### What you need to do:
Return all the entries exactly. No pictures.

### Listed records:
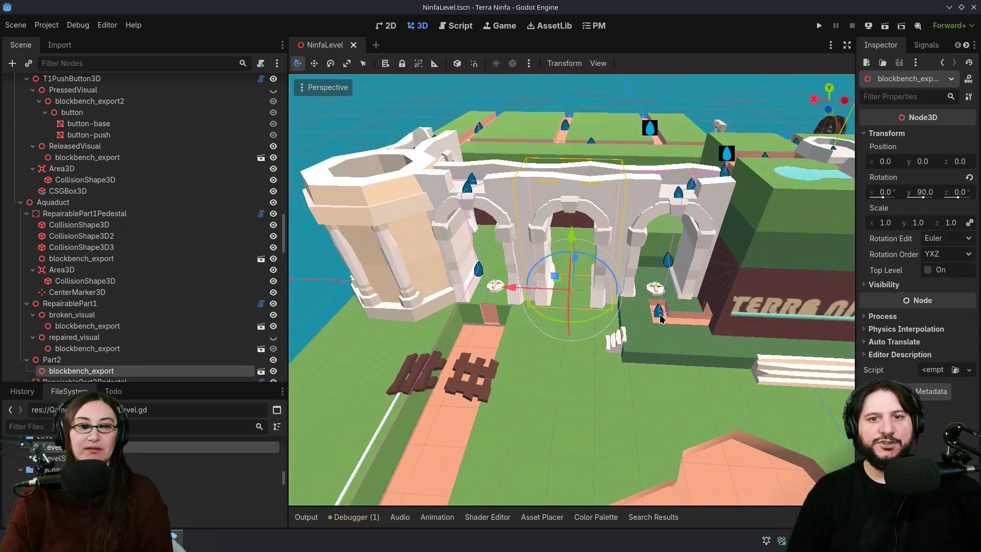
scroll(663, 318, "down", 6)
scroll(551, 349, "up", 3)
left_click_drag(551, 349, 509, 377)
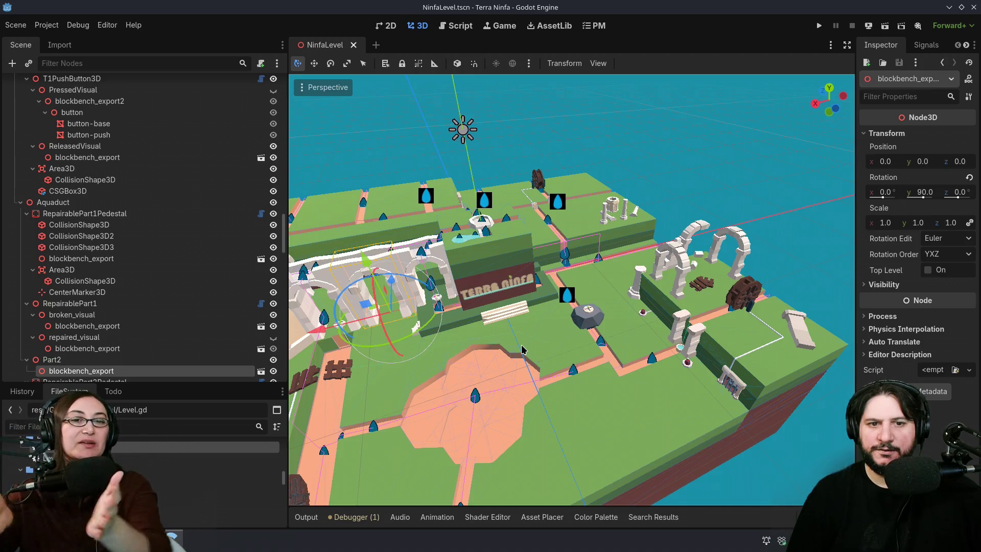
Step: Select and then deselect CSGBakedCollisionShape3D, and zoom toward the Terra Ninfa block
left_click(520, 237)
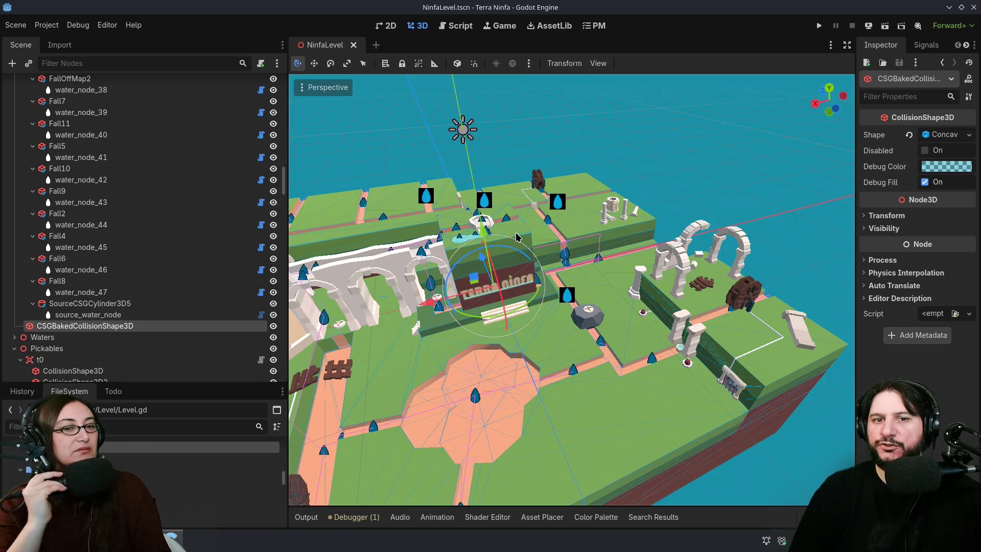
left_click(842, 207)
scroll(545, 325, "up", 5)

### Exercise result:
scroll(663, 318, "down", 6)
scroll(551, 349, "up", 3)
left_click_drag(551, 349, 509, 377)
Step: Select and then deselect CSGBakedCollisionShape3D, and zoom toward the Terra Ninfa block
left_click(520, 237)
left_click(842, 207)
scroll(545, 325, "up", 5)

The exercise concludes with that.